Instructions to follow: Please recast the whole listing below as a JSON list of strings, one string per line, leaving out any blank lines.
[BEGIN Records supplied]
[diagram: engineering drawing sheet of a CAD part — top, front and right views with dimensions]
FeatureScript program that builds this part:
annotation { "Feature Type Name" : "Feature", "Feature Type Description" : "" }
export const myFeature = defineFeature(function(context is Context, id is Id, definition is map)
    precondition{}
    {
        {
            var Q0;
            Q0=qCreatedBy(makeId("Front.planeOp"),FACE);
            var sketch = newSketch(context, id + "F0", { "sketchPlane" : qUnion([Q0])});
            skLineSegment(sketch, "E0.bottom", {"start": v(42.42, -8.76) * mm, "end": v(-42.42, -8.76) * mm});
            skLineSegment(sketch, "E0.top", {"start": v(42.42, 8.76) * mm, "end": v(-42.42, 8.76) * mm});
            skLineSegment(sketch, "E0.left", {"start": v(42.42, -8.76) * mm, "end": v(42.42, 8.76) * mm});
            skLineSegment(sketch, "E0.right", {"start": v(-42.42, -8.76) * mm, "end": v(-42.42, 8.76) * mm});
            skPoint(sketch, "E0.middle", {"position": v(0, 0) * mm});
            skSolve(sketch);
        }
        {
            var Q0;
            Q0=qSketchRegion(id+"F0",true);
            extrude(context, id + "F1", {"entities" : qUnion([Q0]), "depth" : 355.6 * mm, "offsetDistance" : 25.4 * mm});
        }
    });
[END Records supplied]
Task solution:
[
  "[diagram: engineering drawing sheet of a CAD part — top, front and right views with dimensions]",
  "FeatureScript program that builds this part:",
  "annotation { \"Feature Type Name\" : \"Feature\", \"Feature Type Description\" : \"\" }",
  "export const myFeature = defineFeature(function(context is Context, id is Id, definition is map)",
  "    precondition{}",
  "    {",
  "        {",
  "            var Q0;",
  "            Q0=qCreatedBy(makeId(\"Front.planeOp\"),FACE);",
  "            var sketch = newSketch(context, id + \"F0\", { \"sketchPlane\" : qUnion([Q0])});",
  "            skLineSegment(sketch, \"E0.bottom\", {\"start\": v(42.42, -8.76) * mm, \"end\": v(-42.42, -8.76) * mm});",
  "            skLineSegment(sketch, \"E0.top\", {\"start\": v(42.42, 8.76) * mm, \"end\": v(-42.42, 8.76) * mm});",
  "            skLineSegment(sketch, \"E0.left\", {\"start\": v(42.42, -8.76) * mm, \"end\": v(42.42, 8.76) * mm});",
  "            skLineSegment(sketch, \"E0.right\", {\"start\": v(-42.42, -8.76) * mm, \"end\": v(-42.42, 8.76) * mm});",
  "            skPoint(sketch, \"E0.middle\", {\"position\": v(0, 0) * mm});",
  "            skSolve(sketch);",
  "        }",
  "        {",
  "            var Q0;",
  "            Q0=qSketchRegion(id+\"F0\",true);",
  "            extrude(context, id + \"F1\", {\"entities\" : qUnion([Q0]), \"depth\" : 355.6 * mm, \"offsetDistance\" : 25.4 * mm});",
  "        }",
  "    });"
]